Fez faculdade de publicidade, mas largou. "Só ia pra lá pra tomar cerveja e jogar sinuca", ele lembra. Acabou jubilado. Assim mesmo, a mãe sempre apoiou as escolhas do caçula. "Na minha cabeça, tinha certeza de que iria viver de música. Era uma tranquilidade." Hoje, a situação da banda que o tornou famoso é contemplada de forma natural. "Para os outros, é como se tivesse sido rápido. Para nós, é o curso normal. A gente nunca estagnou", diz. "Se uma banda fica três meses parada, isso equivale a um hiato de um ano. Não tem descanso, senão o público se esquece."
Na busca pelo olimpo do pop outrora estrelado por Paralamas, Legião e afins, o Fresno não enxerga como um problema a necessidade de fazer concessões ou remar à favor da maré.
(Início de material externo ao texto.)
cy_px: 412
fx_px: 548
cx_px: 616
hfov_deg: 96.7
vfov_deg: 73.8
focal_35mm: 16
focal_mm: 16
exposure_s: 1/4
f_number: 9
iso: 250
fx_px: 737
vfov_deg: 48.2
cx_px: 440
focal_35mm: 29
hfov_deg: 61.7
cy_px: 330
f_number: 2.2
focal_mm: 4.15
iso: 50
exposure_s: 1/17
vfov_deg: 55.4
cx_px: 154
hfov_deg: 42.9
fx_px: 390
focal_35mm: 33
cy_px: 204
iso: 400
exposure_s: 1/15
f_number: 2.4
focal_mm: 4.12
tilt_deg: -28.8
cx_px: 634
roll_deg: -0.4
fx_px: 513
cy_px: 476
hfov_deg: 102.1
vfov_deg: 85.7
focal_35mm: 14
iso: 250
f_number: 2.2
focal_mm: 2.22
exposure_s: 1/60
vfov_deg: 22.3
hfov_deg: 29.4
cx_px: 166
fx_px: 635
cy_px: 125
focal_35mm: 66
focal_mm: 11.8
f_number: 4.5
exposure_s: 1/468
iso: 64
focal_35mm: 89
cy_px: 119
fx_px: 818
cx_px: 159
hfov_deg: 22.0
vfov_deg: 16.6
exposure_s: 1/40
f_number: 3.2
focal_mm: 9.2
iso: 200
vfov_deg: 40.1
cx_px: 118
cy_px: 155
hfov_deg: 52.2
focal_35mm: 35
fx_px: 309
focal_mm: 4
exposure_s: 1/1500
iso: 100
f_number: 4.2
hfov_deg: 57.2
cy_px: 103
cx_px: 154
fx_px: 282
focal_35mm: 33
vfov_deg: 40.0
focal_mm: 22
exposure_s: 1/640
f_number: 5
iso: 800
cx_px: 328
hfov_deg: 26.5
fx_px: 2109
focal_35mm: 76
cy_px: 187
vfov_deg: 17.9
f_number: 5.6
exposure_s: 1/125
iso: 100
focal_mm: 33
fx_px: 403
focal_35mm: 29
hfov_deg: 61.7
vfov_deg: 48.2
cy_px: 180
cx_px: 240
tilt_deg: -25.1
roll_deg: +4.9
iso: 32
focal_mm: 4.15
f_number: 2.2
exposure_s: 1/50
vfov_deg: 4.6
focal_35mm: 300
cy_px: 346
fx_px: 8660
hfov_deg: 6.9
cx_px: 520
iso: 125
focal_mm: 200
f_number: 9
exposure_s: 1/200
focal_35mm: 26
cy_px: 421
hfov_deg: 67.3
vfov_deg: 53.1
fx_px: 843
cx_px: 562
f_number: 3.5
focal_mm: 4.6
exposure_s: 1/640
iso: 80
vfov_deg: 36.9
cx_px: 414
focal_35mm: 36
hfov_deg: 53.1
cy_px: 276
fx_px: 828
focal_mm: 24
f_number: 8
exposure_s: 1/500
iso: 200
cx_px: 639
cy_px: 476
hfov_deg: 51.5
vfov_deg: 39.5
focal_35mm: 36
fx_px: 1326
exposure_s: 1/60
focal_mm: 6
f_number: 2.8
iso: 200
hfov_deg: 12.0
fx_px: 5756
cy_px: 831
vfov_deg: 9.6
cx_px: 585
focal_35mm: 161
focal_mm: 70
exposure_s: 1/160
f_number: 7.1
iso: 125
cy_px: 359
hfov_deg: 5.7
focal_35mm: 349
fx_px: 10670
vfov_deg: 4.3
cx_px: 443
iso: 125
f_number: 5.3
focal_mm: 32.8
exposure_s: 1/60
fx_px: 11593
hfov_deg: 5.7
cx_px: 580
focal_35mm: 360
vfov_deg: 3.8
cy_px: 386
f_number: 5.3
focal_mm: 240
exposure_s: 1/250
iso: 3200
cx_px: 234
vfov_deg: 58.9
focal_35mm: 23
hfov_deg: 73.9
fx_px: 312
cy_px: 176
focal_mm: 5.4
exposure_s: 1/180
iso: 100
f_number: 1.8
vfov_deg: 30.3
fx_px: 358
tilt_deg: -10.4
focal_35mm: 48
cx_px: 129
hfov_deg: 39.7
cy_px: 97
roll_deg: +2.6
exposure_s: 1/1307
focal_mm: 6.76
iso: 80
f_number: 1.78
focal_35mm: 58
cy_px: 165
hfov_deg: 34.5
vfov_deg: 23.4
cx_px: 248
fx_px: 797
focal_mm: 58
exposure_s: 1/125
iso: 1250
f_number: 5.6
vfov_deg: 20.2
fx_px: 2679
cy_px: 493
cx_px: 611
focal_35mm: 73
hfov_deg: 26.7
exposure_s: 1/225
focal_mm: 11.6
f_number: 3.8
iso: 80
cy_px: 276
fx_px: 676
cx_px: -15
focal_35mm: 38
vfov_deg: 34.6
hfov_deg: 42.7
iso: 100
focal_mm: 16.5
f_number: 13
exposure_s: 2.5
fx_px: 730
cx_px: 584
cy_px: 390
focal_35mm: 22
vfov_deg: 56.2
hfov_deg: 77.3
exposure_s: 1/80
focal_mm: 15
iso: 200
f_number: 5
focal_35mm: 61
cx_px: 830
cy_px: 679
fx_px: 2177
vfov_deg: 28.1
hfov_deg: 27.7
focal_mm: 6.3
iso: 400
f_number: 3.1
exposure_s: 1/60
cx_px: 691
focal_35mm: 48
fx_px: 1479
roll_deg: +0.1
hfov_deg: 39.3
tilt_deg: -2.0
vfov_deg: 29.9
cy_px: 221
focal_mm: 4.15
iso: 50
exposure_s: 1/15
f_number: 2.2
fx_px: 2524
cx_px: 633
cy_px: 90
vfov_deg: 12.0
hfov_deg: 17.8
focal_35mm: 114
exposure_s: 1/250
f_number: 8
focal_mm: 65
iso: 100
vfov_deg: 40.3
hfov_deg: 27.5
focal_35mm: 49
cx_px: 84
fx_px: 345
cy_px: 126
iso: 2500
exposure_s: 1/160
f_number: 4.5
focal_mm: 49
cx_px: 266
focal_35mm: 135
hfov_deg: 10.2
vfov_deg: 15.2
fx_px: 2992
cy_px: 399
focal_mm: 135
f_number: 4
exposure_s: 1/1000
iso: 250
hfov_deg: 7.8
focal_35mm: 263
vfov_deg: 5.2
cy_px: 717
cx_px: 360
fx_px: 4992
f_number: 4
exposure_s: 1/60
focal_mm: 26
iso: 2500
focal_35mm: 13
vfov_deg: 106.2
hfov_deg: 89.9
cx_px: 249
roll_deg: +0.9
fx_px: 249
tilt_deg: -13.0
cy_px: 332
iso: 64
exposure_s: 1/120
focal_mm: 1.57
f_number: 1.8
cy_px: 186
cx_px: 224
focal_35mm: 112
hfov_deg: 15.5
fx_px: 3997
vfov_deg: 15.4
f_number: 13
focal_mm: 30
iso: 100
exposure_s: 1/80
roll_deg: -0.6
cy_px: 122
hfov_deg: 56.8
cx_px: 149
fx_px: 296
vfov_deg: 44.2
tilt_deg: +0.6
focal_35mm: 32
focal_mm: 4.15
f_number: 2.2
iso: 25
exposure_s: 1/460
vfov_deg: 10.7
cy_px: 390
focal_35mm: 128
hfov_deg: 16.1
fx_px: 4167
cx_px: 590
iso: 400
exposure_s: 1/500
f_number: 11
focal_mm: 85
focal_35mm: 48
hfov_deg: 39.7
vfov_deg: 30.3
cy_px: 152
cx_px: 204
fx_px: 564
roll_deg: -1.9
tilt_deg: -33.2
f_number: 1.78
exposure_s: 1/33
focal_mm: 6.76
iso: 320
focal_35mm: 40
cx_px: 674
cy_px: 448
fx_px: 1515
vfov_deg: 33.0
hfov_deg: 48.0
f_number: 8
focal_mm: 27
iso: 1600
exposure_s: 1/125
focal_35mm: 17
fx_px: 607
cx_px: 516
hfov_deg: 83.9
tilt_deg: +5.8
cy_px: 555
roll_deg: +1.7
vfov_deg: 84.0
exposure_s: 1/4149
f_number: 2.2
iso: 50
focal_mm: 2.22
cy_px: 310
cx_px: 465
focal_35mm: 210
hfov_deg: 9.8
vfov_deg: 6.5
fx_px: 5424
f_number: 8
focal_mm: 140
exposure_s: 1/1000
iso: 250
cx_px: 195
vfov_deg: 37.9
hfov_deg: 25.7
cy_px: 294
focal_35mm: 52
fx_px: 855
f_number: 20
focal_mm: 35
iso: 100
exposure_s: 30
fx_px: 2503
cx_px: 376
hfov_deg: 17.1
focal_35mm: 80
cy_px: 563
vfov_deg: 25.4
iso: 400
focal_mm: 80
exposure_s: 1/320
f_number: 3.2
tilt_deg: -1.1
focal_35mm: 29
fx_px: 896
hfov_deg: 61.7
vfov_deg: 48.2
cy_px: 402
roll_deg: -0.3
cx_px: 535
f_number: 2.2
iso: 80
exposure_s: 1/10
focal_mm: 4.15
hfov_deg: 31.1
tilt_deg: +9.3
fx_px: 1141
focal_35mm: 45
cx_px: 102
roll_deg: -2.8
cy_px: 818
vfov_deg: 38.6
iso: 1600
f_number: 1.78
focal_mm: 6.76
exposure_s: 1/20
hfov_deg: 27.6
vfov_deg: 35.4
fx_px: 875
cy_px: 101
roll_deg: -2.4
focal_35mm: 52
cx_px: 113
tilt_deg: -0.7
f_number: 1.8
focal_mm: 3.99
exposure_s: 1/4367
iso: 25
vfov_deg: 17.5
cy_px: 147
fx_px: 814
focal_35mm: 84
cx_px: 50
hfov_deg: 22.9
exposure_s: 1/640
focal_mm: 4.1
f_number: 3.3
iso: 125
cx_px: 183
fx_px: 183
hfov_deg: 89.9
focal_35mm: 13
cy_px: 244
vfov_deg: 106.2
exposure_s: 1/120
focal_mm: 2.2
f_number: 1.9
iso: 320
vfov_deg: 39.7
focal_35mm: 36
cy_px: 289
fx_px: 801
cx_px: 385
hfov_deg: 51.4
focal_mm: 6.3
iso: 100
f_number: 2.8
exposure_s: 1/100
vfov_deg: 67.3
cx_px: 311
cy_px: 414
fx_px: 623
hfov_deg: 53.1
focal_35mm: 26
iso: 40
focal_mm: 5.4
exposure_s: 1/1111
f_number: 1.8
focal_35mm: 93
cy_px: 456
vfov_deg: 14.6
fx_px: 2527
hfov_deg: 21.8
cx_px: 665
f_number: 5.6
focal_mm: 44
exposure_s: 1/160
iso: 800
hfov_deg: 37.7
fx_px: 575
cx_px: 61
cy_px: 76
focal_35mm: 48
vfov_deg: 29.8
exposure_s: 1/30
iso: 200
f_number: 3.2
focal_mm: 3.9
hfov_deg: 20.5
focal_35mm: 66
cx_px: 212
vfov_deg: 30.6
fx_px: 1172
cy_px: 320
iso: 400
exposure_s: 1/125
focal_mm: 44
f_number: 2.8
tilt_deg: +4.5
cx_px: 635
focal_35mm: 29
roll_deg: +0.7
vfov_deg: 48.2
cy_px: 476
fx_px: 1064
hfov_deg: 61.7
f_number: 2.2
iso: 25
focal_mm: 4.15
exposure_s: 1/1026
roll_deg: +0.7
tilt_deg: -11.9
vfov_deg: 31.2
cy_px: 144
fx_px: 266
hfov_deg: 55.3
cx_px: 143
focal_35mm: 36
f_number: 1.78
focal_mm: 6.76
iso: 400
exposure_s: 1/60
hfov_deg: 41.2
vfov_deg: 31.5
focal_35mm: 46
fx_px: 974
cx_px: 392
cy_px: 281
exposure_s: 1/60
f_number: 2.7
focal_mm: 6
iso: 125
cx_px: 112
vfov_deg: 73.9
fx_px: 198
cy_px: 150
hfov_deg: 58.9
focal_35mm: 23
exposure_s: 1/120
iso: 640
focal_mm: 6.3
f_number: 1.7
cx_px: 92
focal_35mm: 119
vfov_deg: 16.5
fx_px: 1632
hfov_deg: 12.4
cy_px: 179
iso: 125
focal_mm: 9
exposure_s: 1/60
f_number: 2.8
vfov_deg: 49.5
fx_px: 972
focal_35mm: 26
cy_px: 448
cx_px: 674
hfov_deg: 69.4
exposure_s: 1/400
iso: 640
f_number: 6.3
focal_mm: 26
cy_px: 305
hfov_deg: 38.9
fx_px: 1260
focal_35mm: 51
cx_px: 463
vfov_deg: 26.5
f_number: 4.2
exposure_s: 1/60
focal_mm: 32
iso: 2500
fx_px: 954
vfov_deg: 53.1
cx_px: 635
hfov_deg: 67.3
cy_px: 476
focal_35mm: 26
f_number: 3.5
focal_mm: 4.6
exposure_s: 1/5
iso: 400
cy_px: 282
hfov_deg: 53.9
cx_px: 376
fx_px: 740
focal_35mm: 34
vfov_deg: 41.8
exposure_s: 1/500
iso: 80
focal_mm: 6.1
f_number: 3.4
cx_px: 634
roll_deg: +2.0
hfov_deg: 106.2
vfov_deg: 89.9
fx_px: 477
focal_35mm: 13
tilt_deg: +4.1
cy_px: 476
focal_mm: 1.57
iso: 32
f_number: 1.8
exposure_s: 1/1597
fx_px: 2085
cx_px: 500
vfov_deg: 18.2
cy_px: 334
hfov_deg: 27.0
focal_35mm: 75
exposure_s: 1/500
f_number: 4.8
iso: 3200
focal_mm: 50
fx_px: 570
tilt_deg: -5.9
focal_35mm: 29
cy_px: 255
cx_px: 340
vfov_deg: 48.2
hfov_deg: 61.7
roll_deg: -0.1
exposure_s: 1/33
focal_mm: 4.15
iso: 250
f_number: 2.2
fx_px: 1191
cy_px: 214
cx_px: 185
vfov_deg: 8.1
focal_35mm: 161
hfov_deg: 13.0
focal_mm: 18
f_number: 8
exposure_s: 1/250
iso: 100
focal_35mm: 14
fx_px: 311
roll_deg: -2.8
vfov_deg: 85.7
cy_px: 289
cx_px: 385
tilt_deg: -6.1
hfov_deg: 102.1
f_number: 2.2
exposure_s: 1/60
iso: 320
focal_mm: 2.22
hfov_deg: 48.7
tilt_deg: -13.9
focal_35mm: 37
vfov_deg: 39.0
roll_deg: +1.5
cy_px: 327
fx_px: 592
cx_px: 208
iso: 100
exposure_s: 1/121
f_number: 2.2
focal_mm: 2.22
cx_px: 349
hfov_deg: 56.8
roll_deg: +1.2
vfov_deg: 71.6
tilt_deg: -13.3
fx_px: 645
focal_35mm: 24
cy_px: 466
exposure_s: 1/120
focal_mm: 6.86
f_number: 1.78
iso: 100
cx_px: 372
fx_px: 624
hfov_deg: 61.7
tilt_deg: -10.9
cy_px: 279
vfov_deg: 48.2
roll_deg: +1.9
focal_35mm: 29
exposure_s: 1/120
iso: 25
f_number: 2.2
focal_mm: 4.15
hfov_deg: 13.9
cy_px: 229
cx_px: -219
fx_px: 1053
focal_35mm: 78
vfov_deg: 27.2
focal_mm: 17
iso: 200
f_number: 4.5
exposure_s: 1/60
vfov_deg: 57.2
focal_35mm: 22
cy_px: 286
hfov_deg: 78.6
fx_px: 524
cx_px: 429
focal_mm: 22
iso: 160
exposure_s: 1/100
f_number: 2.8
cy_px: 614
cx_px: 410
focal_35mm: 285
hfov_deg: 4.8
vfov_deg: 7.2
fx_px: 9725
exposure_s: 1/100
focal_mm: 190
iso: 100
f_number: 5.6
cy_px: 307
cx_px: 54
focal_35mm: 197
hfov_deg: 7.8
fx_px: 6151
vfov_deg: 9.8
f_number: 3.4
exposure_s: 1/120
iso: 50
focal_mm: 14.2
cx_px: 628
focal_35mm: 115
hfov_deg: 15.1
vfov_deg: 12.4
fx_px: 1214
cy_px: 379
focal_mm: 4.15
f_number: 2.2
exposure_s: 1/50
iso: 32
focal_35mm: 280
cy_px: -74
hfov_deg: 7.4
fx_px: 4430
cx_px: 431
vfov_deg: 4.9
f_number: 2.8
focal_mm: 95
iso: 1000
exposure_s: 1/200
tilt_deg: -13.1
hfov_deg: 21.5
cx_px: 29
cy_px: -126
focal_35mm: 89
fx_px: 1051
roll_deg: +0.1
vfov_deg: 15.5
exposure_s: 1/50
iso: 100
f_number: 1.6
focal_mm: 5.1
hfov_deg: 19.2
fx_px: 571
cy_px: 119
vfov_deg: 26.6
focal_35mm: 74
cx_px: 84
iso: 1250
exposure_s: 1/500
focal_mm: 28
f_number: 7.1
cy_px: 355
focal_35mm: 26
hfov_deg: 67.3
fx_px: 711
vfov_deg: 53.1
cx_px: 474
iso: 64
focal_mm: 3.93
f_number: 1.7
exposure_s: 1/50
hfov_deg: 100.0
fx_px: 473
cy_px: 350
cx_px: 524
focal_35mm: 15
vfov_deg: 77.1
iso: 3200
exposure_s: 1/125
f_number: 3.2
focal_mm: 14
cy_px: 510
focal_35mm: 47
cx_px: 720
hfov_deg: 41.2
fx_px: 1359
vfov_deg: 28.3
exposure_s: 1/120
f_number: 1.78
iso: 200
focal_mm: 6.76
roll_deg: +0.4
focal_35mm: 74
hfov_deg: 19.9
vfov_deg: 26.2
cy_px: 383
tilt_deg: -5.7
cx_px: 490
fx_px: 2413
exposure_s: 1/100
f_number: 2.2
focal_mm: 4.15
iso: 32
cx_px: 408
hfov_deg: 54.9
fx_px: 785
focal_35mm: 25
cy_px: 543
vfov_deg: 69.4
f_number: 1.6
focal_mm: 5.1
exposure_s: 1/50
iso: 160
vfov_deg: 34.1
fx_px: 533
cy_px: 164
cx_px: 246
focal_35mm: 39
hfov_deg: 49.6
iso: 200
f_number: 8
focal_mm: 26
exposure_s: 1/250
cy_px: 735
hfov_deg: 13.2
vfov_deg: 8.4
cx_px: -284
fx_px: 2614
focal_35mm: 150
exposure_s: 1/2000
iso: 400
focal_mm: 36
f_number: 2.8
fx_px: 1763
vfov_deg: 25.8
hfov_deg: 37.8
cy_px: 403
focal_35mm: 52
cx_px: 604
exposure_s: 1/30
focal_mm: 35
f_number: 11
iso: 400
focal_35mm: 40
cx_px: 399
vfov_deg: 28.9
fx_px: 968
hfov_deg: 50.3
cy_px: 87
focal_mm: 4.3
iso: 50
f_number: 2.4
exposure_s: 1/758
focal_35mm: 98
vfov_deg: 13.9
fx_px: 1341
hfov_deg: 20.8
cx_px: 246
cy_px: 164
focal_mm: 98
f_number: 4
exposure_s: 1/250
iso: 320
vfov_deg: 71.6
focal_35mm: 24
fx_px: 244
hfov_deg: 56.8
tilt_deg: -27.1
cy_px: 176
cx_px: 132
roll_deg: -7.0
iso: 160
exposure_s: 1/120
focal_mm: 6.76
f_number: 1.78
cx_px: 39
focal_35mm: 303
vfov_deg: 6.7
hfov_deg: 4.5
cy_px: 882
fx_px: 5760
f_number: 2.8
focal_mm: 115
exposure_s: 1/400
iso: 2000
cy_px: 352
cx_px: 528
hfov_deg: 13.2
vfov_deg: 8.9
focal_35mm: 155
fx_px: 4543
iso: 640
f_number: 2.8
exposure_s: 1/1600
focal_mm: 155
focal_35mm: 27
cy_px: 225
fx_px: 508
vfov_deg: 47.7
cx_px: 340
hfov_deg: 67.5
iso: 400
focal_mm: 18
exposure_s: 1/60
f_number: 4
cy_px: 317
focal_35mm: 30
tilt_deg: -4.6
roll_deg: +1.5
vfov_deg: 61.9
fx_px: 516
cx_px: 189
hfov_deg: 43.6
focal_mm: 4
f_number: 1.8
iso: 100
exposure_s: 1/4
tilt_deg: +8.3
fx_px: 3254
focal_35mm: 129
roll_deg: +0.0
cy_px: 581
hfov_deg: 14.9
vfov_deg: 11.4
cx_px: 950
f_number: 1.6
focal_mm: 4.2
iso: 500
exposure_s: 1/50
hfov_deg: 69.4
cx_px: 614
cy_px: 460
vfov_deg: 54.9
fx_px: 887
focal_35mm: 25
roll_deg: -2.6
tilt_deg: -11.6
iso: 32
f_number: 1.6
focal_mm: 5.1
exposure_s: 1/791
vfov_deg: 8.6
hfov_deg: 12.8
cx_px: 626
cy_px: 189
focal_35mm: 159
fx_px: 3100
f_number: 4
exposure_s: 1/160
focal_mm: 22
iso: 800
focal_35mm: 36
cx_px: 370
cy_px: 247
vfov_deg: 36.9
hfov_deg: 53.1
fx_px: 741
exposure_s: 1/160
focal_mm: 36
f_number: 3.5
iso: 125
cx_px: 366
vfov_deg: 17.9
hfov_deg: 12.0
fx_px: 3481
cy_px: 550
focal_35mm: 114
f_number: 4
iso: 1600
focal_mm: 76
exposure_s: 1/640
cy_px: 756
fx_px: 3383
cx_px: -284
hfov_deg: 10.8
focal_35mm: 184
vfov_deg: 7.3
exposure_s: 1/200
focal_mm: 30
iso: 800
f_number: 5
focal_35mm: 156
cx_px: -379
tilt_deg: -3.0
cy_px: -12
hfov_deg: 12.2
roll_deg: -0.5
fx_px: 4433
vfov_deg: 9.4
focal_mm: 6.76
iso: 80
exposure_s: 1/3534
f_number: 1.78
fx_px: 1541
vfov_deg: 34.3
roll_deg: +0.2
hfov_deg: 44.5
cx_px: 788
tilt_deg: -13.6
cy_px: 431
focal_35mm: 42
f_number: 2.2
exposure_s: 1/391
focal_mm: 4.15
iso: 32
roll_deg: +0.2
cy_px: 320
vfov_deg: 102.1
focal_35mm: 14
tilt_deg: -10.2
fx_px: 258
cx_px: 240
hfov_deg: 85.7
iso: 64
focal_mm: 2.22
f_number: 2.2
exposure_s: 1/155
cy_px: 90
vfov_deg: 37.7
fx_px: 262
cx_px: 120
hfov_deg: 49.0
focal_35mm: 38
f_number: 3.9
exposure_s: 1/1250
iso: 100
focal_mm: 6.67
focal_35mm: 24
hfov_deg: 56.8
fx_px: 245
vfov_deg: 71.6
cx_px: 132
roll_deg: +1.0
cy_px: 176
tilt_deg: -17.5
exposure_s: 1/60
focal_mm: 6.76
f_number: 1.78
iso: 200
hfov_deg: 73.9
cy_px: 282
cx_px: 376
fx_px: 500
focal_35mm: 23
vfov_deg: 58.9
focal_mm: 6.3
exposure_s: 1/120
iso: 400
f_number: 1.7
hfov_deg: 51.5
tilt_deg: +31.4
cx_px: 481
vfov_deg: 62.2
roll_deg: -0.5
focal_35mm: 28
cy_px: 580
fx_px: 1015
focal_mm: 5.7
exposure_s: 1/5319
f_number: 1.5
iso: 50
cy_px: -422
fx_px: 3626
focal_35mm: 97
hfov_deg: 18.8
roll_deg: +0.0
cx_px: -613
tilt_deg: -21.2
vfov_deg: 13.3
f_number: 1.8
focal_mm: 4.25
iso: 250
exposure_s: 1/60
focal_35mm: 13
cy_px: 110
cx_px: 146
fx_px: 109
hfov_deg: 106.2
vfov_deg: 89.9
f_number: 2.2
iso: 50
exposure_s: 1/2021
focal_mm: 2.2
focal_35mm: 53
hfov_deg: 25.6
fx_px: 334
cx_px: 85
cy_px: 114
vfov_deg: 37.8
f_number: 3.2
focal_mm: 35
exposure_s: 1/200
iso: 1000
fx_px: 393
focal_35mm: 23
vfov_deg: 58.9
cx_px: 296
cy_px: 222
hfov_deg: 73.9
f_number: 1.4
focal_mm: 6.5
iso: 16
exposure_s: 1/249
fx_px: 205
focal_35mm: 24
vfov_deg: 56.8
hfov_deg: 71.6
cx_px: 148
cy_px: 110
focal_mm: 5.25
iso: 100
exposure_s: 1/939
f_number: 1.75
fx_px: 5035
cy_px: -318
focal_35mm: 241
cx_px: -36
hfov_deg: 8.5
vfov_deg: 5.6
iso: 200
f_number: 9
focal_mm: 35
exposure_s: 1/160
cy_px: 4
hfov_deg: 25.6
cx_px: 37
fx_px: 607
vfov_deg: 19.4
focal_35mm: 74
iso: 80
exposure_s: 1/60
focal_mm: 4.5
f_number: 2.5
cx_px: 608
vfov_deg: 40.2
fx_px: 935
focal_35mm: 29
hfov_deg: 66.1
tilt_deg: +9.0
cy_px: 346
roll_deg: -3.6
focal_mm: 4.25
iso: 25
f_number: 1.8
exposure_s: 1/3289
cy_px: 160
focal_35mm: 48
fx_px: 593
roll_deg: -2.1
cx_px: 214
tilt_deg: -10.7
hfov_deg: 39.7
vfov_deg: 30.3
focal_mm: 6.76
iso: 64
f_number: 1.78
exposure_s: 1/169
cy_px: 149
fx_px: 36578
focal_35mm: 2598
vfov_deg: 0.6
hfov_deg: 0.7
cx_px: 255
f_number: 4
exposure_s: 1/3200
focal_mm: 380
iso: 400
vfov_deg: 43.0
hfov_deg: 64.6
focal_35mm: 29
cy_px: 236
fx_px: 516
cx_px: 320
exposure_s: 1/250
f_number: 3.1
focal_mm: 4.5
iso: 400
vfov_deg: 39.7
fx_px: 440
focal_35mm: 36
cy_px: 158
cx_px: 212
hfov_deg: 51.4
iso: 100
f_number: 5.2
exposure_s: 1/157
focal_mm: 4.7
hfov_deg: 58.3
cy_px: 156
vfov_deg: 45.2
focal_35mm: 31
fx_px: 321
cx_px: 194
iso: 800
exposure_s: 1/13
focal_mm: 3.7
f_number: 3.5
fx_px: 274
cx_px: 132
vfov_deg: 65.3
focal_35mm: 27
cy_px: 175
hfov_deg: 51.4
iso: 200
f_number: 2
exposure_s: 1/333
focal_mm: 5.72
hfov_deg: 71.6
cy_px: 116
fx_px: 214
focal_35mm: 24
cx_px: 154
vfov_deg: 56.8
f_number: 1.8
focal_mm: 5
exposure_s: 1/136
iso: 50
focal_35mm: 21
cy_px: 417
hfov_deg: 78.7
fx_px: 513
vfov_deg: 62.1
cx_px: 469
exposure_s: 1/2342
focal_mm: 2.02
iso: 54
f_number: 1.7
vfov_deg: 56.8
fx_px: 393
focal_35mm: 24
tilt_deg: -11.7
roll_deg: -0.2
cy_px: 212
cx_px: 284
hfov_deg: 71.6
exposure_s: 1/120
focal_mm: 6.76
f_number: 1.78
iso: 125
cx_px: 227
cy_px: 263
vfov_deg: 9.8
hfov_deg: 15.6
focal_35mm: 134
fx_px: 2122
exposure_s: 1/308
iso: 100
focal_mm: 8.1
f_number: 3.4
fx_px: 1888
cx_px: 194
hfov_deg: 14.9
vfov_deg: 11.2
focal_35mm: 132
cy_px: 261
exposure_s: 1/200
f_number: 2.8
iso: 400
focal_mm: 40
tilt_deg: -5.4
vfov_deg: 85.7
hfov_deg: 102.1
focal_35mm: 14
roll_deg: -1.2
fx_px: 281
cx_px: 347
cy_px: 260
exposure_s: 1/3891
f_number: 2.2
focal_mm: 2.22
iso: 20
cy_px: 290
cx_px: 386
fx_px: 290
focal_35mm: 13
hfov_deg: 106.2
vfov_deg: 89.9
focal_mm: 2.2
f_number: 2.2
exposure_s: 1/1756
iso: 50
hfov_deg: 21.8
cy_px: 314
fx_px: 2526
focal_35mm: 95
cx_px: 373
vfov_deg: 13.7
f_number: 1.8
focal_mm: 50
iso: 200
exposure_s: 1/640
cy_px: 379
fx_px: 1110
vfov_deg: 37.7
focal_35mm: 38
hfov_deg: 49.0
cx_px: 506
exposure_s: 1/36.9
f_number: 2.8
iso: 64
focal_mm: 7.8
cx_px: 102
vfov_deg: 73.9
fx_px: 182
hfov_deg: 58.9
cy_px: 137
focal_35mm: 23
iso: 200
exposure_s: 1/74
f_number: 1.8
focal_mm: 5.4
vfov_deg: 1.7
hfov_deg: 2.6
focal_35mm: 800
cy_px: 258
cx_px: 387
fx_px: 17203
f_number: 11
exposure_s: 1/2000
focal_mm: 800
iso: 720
Para ser a "banda de rock popular" por excelência, é preciso se valer de ferramentas que atinjam o maior público possível. Para isso, Lucas crê, é preciso se adaptar. "O segmento do qual somos parte é bem maior do que o do rock", ele teoriza. "Têm os fãs roqueiros, mas também tem aquela mina que ouve Victor & Leo. É isso o pop rock no Brasil. E para agradar esse povo, é mais difícil."
E se por acaso o sucesso do Fresno se revelar passageiro, seu homem de frente garante ter ideias sobrando nos bolsos das calças justas. "Eu falo numa boa: se um dia acontecer de a banda não dar certo por alguma razão, vou para a gringa tocar violão, vou falar com os caras e vou conseguir de alguma forma. É uma fé meio arrogante, mas vou, porque afinal não tenho um plano B."
"Quando eu falo, a galera até ri", ele afirma, agora sim, sem modéstia, "mas digo que quero tocar na abertura das Olimpíadas do Rio!"